Uno de los remedios más afamados, aunque no el más curioso, era el empleo de la menta silvestre. En opinión de muchos, frenaba la enfermedad, si bien nunca quedaron aclarados sus beneficios. Entretanto, la desesperación cundía y sus efectos no se hicieron de esperar.

El más escandaloso fue una función religiosa convocada desde la ermita del Pilar que devino en improvisada procesión. ‘El Liberal Murciano’ la describía en sus páginas como «una turba de chiquillos con santos de barro llevados en andas». A ellos se sumaron mujeres y más niños «barbados» que recorrieron las calles de la ciudad rezando el rosario.

Nada de particular tendría de no ser porque comenzaron a entonar «canciones que incitan a establecer odios y querellas entre los presentes y ausentes de la población». Al parecer, entre aquellas coplillas figuraban algunas tales como: «Todos los ricos se han ido y los pobres se han quedado. Madre nuestra del Carmelo, danos protección y amparo».

El alcalde Monassot decidió suspender y prohibir aquel tipo de procesiones que la prensa consideraba «profanas». Además, desde el Consistorio ordenaron la compra de 25.000 sanguijuelas a Málaga.

Una canongía que no llegó

A mediados de septiembre la situación mejoró. El día 13 anunció ‘El Liberal Murciano’ que «se fue el cólera de Murcia». En la nota se ensalzaba, entre otros eclesiásticos, a Luis Muñiz, quien el año anterior y por su actuación contra el cólera fue «propuesto para una canongía».
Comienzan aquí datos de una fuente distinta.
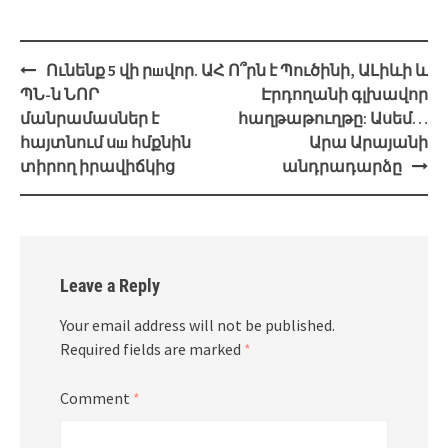
Post
Ունենք 5 վի րшվոր. ԱՀ
Ո՞րն է Պուծինի, ԱԼիևի և
navigation
ՊՆ-ն ՆՈՐ
Էրդողանի գլխավոր
մանրամասներ է
հաղթաթուղթը: Ասեմ…
հայտնում սш հմքնին
Արա Արայանի
տիրող իրավիճկից
անդրադարձը
Leave a Reply
Your email address will not be published.
Required fields are marked
*
Comment
*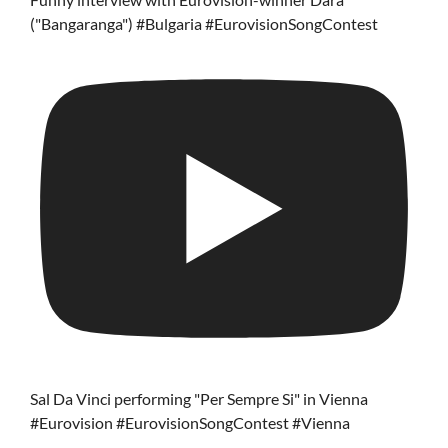
("Bangaranga") #Bulgaria #EurovisionSongContest
Sal Da Vinci performing "Per Sempre Si" in Vienna
#Eurovision #EurovisionSongContest #Vienna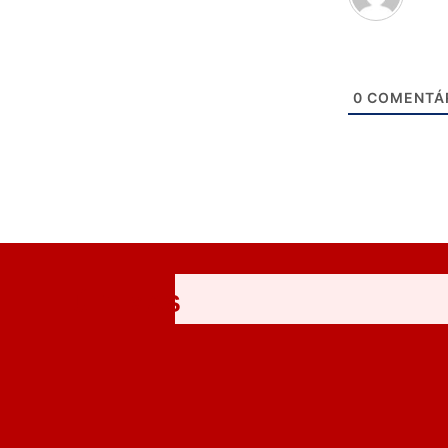
0
COMENTÁ
ÚLTIMAS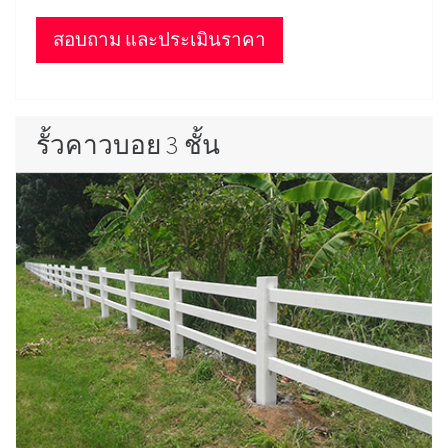
สอบถาม และประเมินราคา
รั้วคาวบอย 3 ชั้น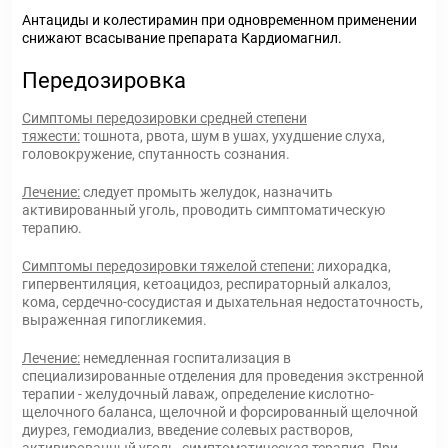
Антациды и колестирамин при одновременном применении
снижают всасывание препарата Кардиомагнил.
Передозировка
Симптомы передозировки средней степени
тяжести:
тошнота, рвота, шум в ушах, ухудшение слуха,
головокружение, спутанность сознания.
Лечение:
следует промыть желудок, назначить
активированный уголь, проводить симптоматическую
терапию.
Симптомы передозировки тяжелой степени:
лихорадка,
гипервентиляция, кетоацидоз, респираторный алкалоз,
кома, сердечно-сосудистая и дыхательная недостаточность,
выраженная гипогликемия.
Лечение:
немедленная госпитализация в
специализированные отделения для проведения экстренной
терапии - желудочный лаваж, определение кислотно-
щелочного баланса, щелочной и форсированный щелочной
диурез, гемодиализ, введение солевых растворов,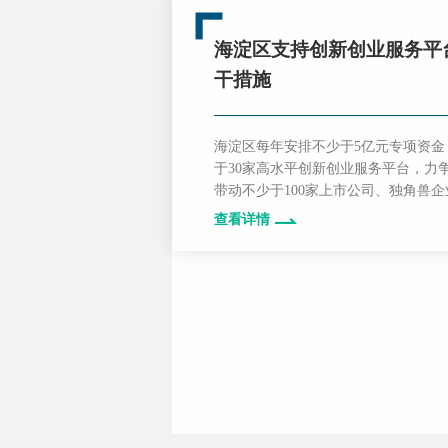
海淀区支持创新创业服务平
干措施
海淀区每年安排不少于5亿元专项资金
于30家高水平创新创业服务平台，力争到
带动不少于100家上市公司、独角兽
军企业，辐射不少于5万家初创科技企
查看详情
干全球领先的产业集群。政策重点支
验证、项目孵化、资源整合、人才培
业服务平台的发展，是新时期推进北
创新中心核心区建设的重要举措，将
来产业创新组织方式发展变革的积极
北京国际科技创新中心建设和海淀区
产力发挥示范引领作用。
Pero concluía ‘El Liberal’ con fina ironía: «D. Luis Muñiz es todavía lo que era en la epidemia de fiebre amarilla, lo que en el cólera de 1834, lo que en 1854 y 1855».

El negocio de las sanguijuelas, por otra parte, no era desconocido en la ciudad. De hecho, podían adquirirse sin demasiadas complicaciones. En 1847, según reza un anuncio del ‘Diario de Murcia’ se ofrecían «sanguijuelas de superior calidad, por mayor y menor, a 40 reales el 100 y 6 reales docena».

Los interesados podían comprarlas en la llamada Posada de San Antonio. O también en la barbería de Diego Campillo, aunque un poco más caras: 55 reales el centenar. Unos años más tarde, en torno a 1857, el barbero José Montalvo ofrecería en su negocio «sanguijuelas africanas superiores, a 40 reales el ciento». Africanas o nacionales, poco podían hacer por aquellos pobres de solemnidad que murieron por no disfrutar de un lugar a donde escaparse.